2. Chemical tests. (a) When authorized. Any person who operates a motor vehicle in this state shall be deemed to have given consent to a chemical test of one or more of the following: breath, blood, urine, or saliva, for the purpose of determining the alcoholic and/or drug content of the blood provided that such test is administered by or at the direction of a police officer with respect to a chemical test of breath, urine or saliva or, with respect to a chemical test of blood, at the direction of a police officer:
(1) having reasonable grounds to believe such person to have been operating in violation of any subdivision of section eleven hundred ninety-two of this article and within two hours after such person has been placed under arrest for any such violation; or having reasonable grounds to believe such person to have been operating in violation of section eleven hundred ninety-two-a of this article and within two hours after the stop of such person for any such violation,
(2) within two hours after a breath test, as provided in paragraph (b) of subdivision one of this section, indicates that alcohol has been consumed by such person and in accordance with the rules and regulations established by the police force of which the officer is a member;
(3) for the purposes of this paragraph, "reasonable grounds" to believe that a person has been operating a motor vehicle after having consumed alcohol in violation of section eleven hundred ninety-two-a of this article shall be determined by viewing the totality of circumstances surrounding the incident which, when taken together, indicate that the operator was driving in violation of such subdivision.

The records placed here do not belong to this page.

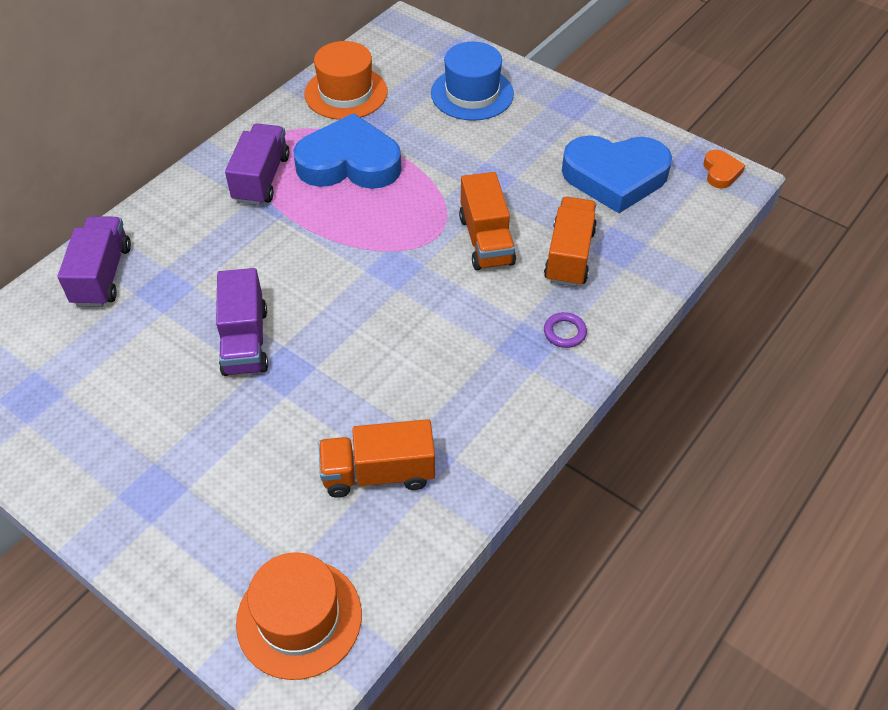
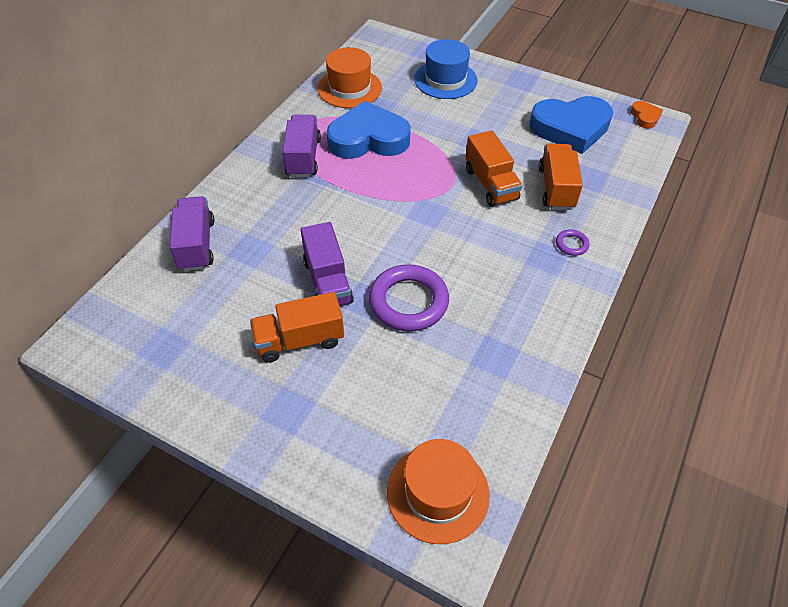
camera: 10 degrees left, 0 degrees up
orange truck [319,419,435,498] -> orange truck moved to [250,292,344,363]
none -> purple ring [369,264,449,331]

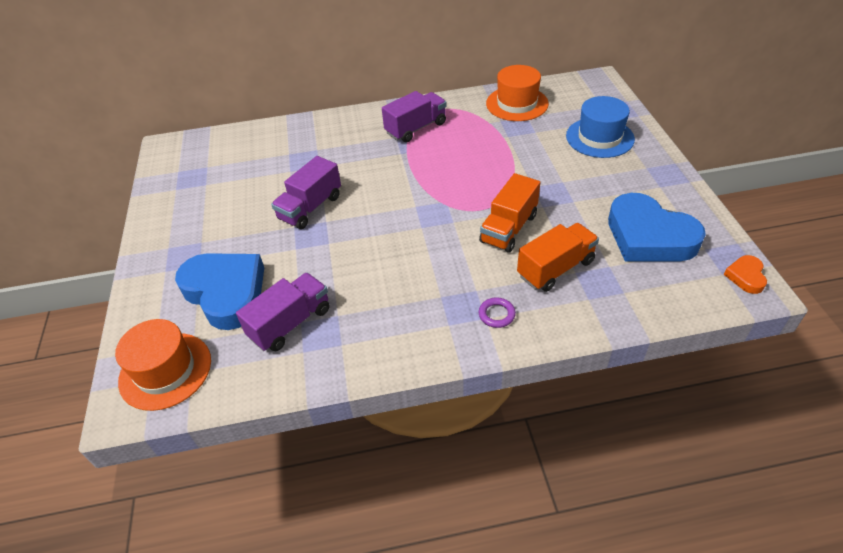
camera: 55 degrees right, 5 degrees down
purple truck [170,196,214,271] -> purple truck moved to [236,273,330,351]
orange truck [250,292,344,363] -> none
blue heart [327,101,411,159] -> blue heart moved to [175,253,264,330]
purple ring [369,264,449,331] -> none
orange heart [631,101,663,128] -> orange heart turned 150 degrees clockwise [724,255,767,294]

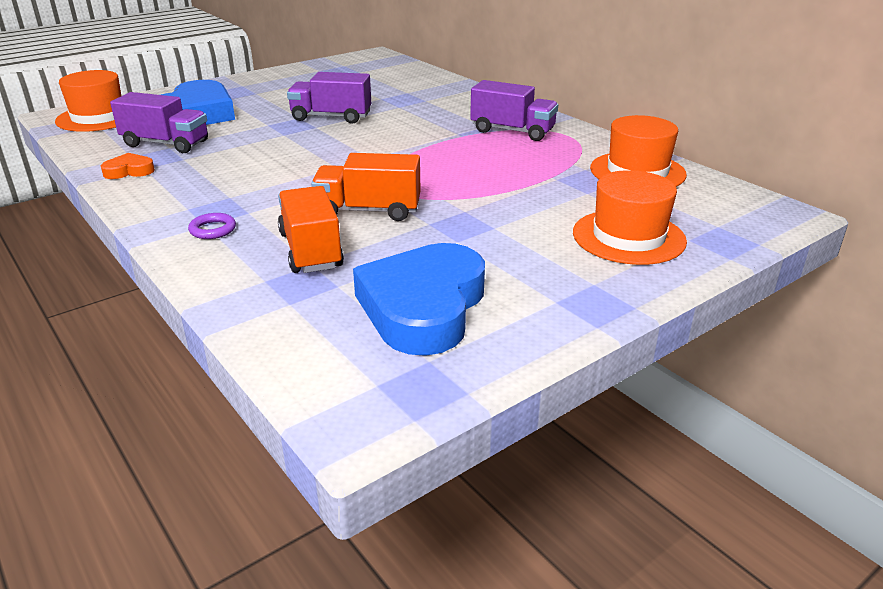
camera: 60 degrees right, 15 degrees down
orange truck [517,223,599,292] -> orange truck turned 135 degrees counterclockwise [278,186,344,273]
blue hat [566,96,635,158] -> orange hat [573,170,687,265]
orange heart [724,255,767,294] -> orange heart moved to [101,153,155,179]

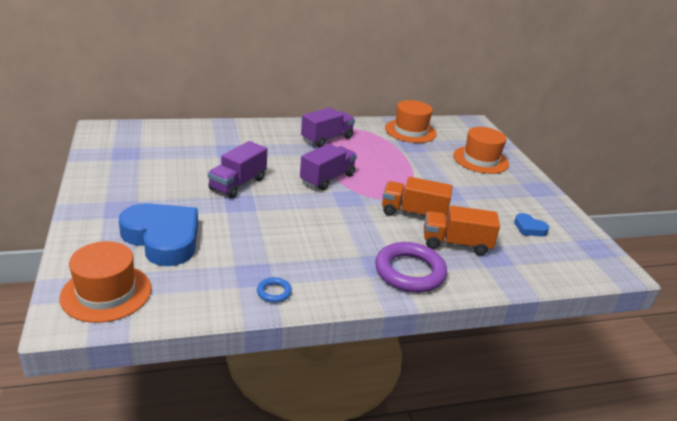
camera: 70 degrees left, 0 degrees up
orange heart [101,153,155,179] -> blue ring [257,277,292,303]
purple truck [110,92,208,153] -> purple truck moved to [300,144,357,190]
purple ring [188,213,236,239] -> purple ring [375,242,447,293], size x2.24
orange truck [311,153,421,221] -> orange truck turned 75 degrees clockwise [382,177,453,217]
blue heart [353,243,485,356] -> blue heart [514,213,549,236], size x0.44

Such circumstances may include any visible or behavioral indication of alcohol consumption by the operator, the existence of an open container containing or having contained an alcoholic beverage in or around the vehicle driven by the operator, or any other evidence surrounding the circumstances of the incident which indicates that the operator has been operating a motor vehicle after having consumed alcohol at the time of the incident; or .....
Law enforcement officers may always ask if a driver is willing to give a blood or breath sample whether the officer believes intoxication/impaired or not. However, if the officer asks and the motorist declines, the officer must have "reasonable grounds to believe such person to have been operating in violation of any subdivision of section 1192 of this article" (i.e. impairment) to conduct a chemical test.
Once the National Highway Traffic Safety Administration (NHTSA) develops and disseminates blood alcohol concentration testing and reporting guidelines as recommended in NTSB H-12-32 and a common standard of practice for drug toxicology testing as recommended in NTSB H-12-33, New York State will pursue adoption of those guidelines.
In the meantime, we will continue to work closely with coroners to obtain all drug and alcohol testing data arid encourage officers to record BAC results of all drivers, even if the resulting reading is .000.
In regard to place of last drink data, New York State currently records last drink location data when a breath alcohol test is administered and the data retained in the system is queried regularly by New York State STOP-DWI Coordinators. In instances in which a blood sample is taken in lieu of a breath sample, when possible, police record last drink location information in a supporting deposition.
New York is committed to work with all parties with an interest in preventing fatalities and serious injuries as a result of impaired driving. Any impaired driving fatality or injury is one too many, and we will continue to strive to improve our safety record.